==== BRANO SCELTO
(F. S. Intorcia) – I generali sfiduciati a Roma dovevano arrivare ai confini dell’Impero per ritrovare la gloria e il gol.In fondo, avevano capito tutto anche i tifosi armeni, che al fischio d’inizio hanno srotolato un enorme lenzuolo affrescato, con un gladiatore italiano guardato in cagnesco da un guerriero locale e la citazione rivisitata ‘Veni, vidi, perdidid’, con una consonante di troppo.Messi in panchina da Zeman,De Rossi e Osvaldo assoggettano l’Armenia 1898 anni dopo Traiano, riducono la trappola di Erevan a una questione romana, scolpiscono nei numeri, oltre due prestazioni personali non sempre luccicanti, la loro fama.
Uno, De Rossi, raggiunge Tardelli, Bergomi e Baresi a quota 81 presenze in Nazionale e regala un confetto di consolazione ai sostenitori del Roma Club locale, che l’avevano accolto all’aeroporto come un re. È il suo 12° centro in azzurro, uno più di Di Natale e tre più di Totti, arriva ancora di testa, e cambia la storia della serata. L’altro, Osvaldo, orfano di Balotelli, sigla il terzo gol in tre partite di qualificazione e lo fa proprio su assist del compagno di club. «Mi ha dato una palla bellissima, il resto è stato facile, lo ringrazio. Questa è una vittoria importante, forse fondamentale, perché sapevamo di trovare un campo difficile e un avversario molto aggressivo». Ecco l’ItalRoma che l’oriundo sognava. Prandelli aveva puntato anche sulla loro sete di riscatto: «Hanno dimostrato che un calciatore non deve parlare ma rispondere in campo e solo su quello, poi è meglio stare in silenzio e dimostrare in settimana e in gara il proprio valore». Il silenzio lo suona De Rossi, che nel clima di festa del dopo gara evita il salottino Rai e dribbla la zona mista, sciogliendosi solo oltre il portone d’uscita, quando scherza proprio con Osvaldo. E forse lascia a lui le consegne della polemica, sottile e pungente. «In fondo mi è solo capitato di andare una volta in panchina — dice Osvaldo — , può
succedere a tutti. Quello che mi è dispiaciuto sono state le parole di Zeman, perché a me si può dire tutto ma non che non mi impegno. Se ci siamo parlati? No, ma a me non deve spiegare niente nessuno. Sono contento invece perché nel calcio la fortuna conta poco, serve il lavoro e il campo stasera mi ha ripagato».
========
==== DATI FORNITI
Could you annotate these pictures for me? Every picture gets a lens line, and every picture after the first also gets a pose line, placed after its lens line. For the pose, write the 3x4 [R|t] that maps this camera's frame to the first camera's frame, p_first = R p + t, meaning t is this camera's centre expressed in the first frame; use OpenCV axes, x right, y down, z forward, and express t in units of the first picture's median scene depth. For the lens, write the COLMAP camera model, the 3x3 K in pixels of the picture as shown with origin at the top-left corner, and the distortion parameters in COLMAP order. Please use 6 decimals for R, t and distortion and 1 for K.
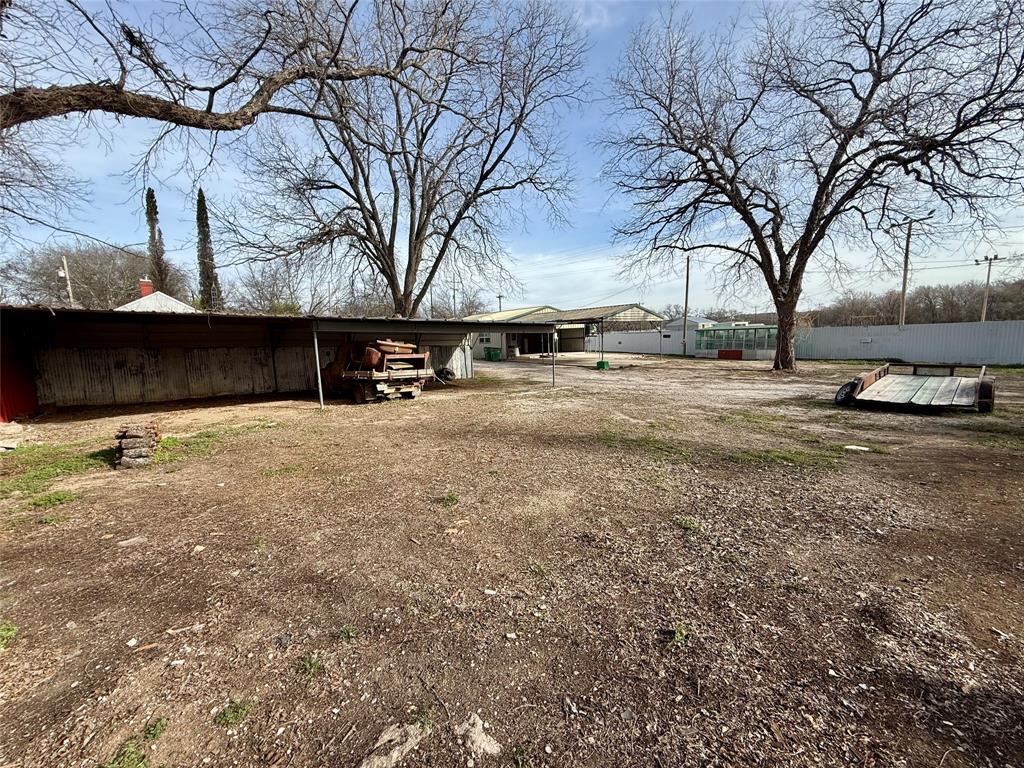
========
ISTRUZIONI ESERCIZIO »
1 - Rispondi a queste domande sull'articolo della partita contro l'Armenia:
(a) Con quali giocatori De Rossi arriva a quota 81 presenze in Nazionale?
(b) Il gol contro l'Armenia è il centro numero quanto di De Rossi in azzurro?
(c) Che cosa è dispiaciuto a Osvaldo?
2 - Traduci in inglese questa frase del brano scelto: "Il silenzio lo suona De Rossi, che nel clima di festa del dopo gara evita il salottino Rai e dribbla la zona mista, sciogliendosi solo oltre il portone d'uscita, quando scherza proprio con Osvaldo."

SOLUZIONI »
1 -
(a) Tardelli, Bergomi e Baresi.
(b) È il suo 12° centro.
(c) Le parole di Zeman.

2 - The silence is played by De Rossi, who in the festive atmosphere after the game skips the Rai lounge and dribbles past the mixed zone, loosening up only beyond the exit door, when he jokes around with none other than Osvaldo.